> TEXTE À LIRE:
********

Révision du mécanisme de stabilisation des prix agricoles

Abomey Calavi- Bénin (PANA) -- Une trentaine de cadres et de spécialistes du secteur de l'agriculture ont entamé mercredi à Abomey-Calavi (environ 18 km de Cotonou) un atelier sur l'actualisation des règles de stabilisation et de soutien des prix des produits agricoles.
Deux jours durant, les participants à cet atelier, organisé par le ministère de l'Agriculture, de l'Elevage et de la Pêche (MAEP), réfléchiront sur le nouveau mécanisme de stabilisation et de soutien des prix des produits agricoles et notamment celui du coton.
Pour pallier l'insuffisance née des mutations engendrées par le libéralisme économique et qui ont rendu les règles de stabilisation et de soutien des prix inadaptées au nouveau contexte, l'Office national de stabilisation et de soutien des prix des produits agricoles (ONS) a commandé une étude d'actualisation dont les résultats sont soumis à l'appréciation des participants.

********

Résultats de pose structurés:
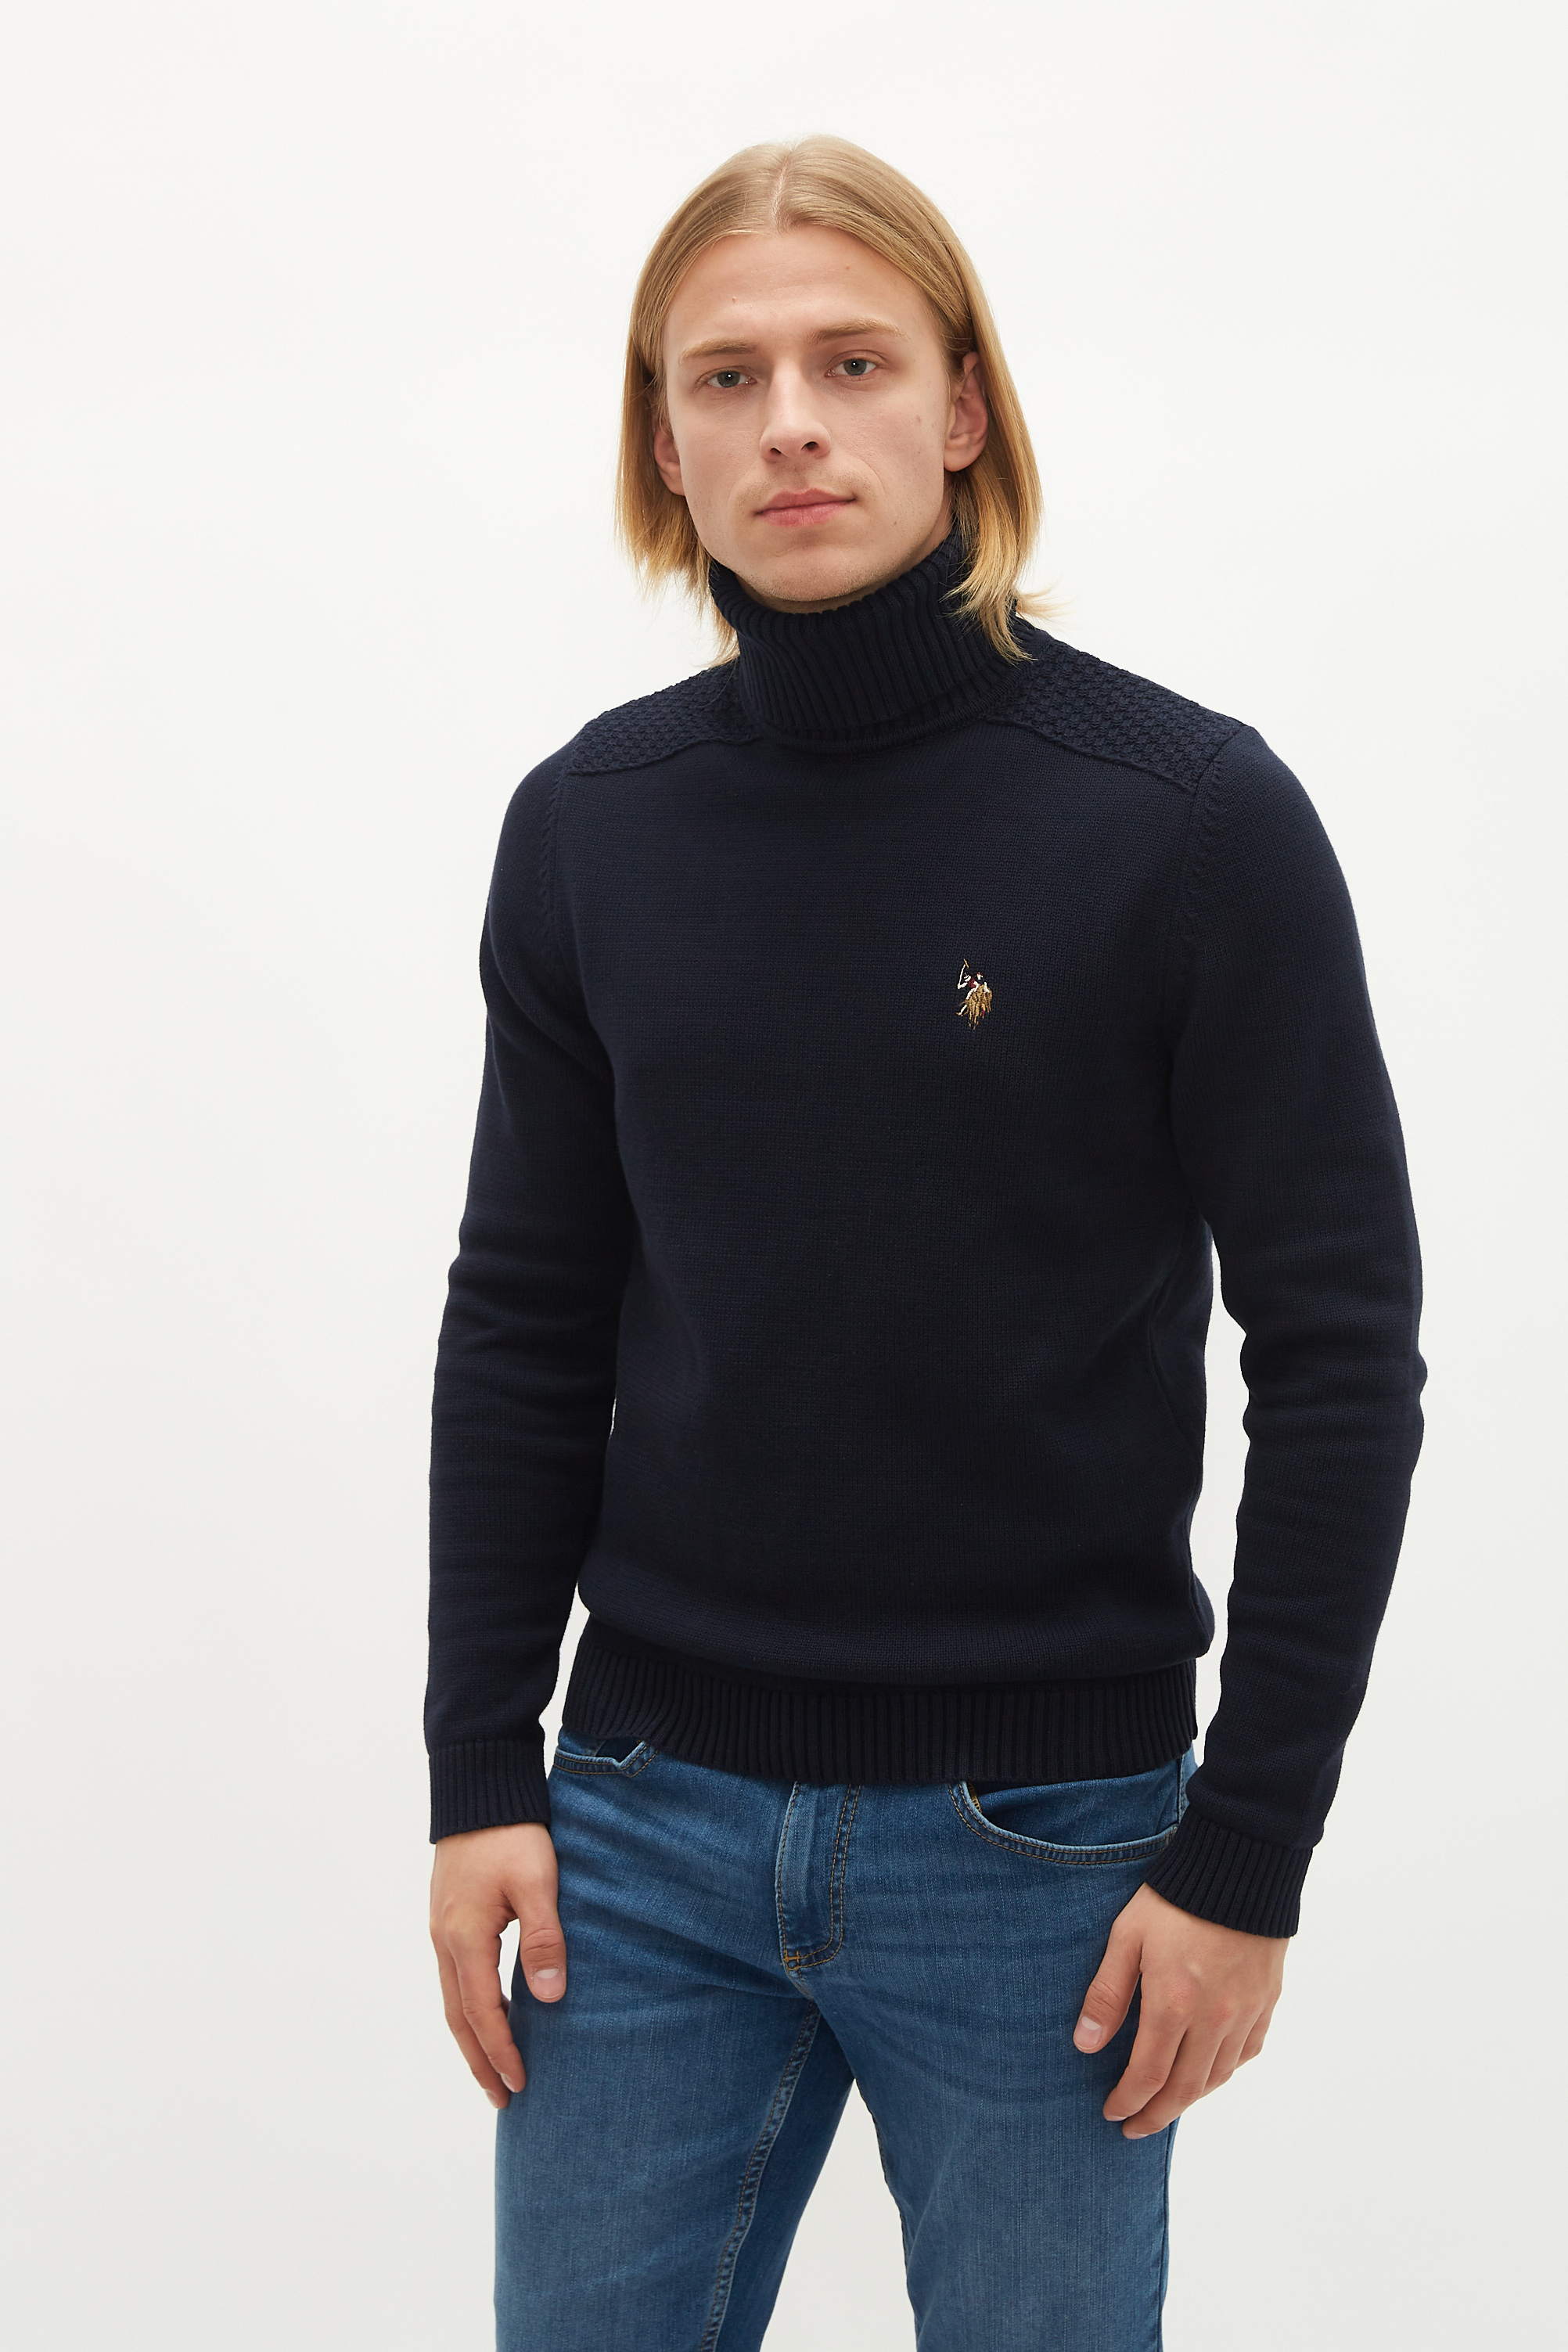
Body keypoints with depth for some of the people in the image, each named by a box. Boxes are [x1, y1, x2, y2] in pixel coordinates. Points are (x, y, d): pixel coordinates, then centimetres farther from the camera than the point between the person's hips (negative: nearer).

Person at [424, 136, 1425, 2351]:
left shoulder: (1190, 816, -9)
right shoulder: (590, 826, 2)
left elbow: (1342, 1356, -7)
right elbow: (524, 1330, 8)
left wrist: (1249, 1848, -8)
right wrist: (482, 1771, 4)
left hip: (1041, 1838, -3)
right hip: (648, 1830, 3)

********

Reprenez l'article sur la révision des prix agricoles au Bénin et poursuivez-le après sa dernière phrase.

> VOTRE RÉPONSE:
Selon le directeur de l'ONS, M.
Félix Egounléti, il s'agira à terme de "doter l'Etat d'un ensemble de mesures efficaces pour sauvegarder l'équilibre global des filières agricoles".
Les participants à l'atelier mettront l'accent sur l'indexation du prix au producteur aux cours mondiaux du coton fibre, la prise en compte de l'équilibre global de chaque filière, la réhabilitation de la plus-value, le plafonnement des réserves, ainsi que sur les modalités de constitution et de gestion des réserves de stabilisation.
Après la phase de la réhabilitation de la filière coton dans les années 80, de nouvelles règles de stabilisation et de soutien des prix des produits ont été conçues et mises en oeuvre (en ce qui concerne le coton) par le Fonds de stabilisation et de soutien des prix des produits agricoles, devenu ONS en 1996 à cause des mutations en cours au sein de la filière.
"Ce mécanisme, qui a fait ses preuves, a été conçu et mis en oeuvre dans un contexte donné: celui où l'Etat, à travers la SONAPRA, avait le monopole au sein de la filière pour l'exercice de certaines activités", a expliqué M.
Salley Moumouni, conseiller technique à l'Agriculture et à l'Alimentation du MAEP.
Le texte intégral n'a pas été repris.